What kind of “grand gestures” would you make to regain public confidence early on?

Zacarias: Within three weeks, I will have ranked every school in this district using measurable data--national tests, dropout rates, opportunity transfers, dropout rates. It’s not a grand gesture, but something that needs to be done. You want change, people have to sense pressure, consequences. Not to be punitive, but: “If this doesn’t happen, then you face this, this and this.” You know, I think we’ve complicated this thing called education. It’s very simple: Either a school by these measurable indicators is performing, or it’s not. And if they’re not, I have a very simple system. As regional superintendent, I told schools: “I want two things from you--go back, sit down with your staff, find out why do you have this problem, then I want a plan of action. Then I want you back here in three weeks, maybe four weeks. And I want you to put it in writing.” The first year, people came back with their plan of action, but no analysis. This is like a doctor prescribing medicine without knowing what the ailment is. Amazing things happen when people see there are consequences, that somebody is on them, saying, “Why this, why this?” It’s not enough to have test scores published once a year. The hardest part of this job is being honest; that is part of being in school administration, because schools are a very tightknit family. We’ve been together for 10, 15, 20, 30 years. But you either cut it or you don’t.

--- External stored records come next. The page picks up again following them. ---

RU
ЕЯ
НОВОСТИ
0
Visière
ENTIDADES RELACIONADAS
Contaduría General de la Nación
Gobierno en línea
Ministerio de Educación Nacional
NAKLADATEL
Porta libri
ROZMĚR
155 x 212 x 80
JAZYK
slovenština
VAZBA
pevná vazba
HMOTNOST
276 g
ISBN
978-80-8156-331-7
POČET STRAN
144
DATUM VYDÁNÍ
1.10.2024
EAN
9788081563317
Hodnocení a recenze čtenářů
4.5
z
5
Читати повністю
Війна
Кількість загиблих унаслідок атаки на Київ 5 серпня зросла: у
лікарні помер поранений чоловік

Domenech: My grand gesture would be to provide for every school in the district, based on the measures that are available to the school district, a report card that every child could take home to the parent so that every parent can see how their child is functioning in that school relative to the performance of all the other students. And every school can see where that school is functioning relative to the performance of the school district as a whole and the district as a whole can see how it’s performing relative to national standards. Once you’ve done that, you have made a public issue of exactly what the schools’ positions are relative to all of these other measures. And that will help significantly in focusing public attention on those areas that are in need of improvement. And it will also help the district focus the limited resources. That becomes the benchmark then for progress as we talk about what are the expectations then in terms of a year from now that we need to see, and the growth over a five-year period.

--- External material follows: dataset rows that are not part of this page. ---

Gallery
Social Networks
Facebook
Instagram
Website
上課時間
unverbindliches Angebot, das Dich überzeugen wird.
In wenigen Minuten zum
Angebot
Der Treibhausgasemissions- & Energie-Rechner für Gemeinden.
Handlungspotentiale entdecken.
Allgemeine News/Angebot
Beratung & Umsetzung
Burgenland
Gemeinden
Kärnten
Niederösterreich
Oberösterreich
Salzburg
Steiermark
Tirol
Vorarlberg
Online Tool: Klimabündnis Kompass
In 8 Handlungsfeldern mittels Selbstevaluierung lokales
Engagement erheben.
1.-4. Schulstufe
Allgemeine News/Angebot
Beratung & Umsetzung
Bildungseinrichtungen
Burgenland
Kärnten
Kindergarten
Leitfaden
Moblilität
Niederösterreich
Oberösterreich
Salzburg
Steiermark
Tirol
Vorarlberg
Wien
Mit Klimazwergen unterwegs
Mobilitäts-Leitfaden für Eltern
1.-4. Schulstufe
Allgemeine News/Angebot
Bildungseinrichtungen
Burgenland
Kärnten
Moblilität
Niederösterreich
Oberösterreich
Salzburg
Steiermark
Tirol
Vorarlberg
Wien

Siart: That’s interesting because I’ve always believed in grades--because I think everybody gets them real quick. And in banking that’s what I used. I gave our bank a grade in 1985. And it was a D. I had a chart and I showed them why they had a D. And I said what we want to do is an A, which was an objective. They had never reached that objective in 25 years. And so we said, this is where we’re going to go. It was in five years, which is about the same time frame for change, and then every quarter we gave a report card and then we gave a grade. I think every school ought to have a report card because people understand report cards. I might even go further and have them near the principal’s office. I’m sure if it’s sitting on the front of the school, and each time anybody walks in there they’re going to see a grade, and if that grade’s below a B or below a C, I don’t think anybody’s going to be too excited and they’re going to be pushing for change.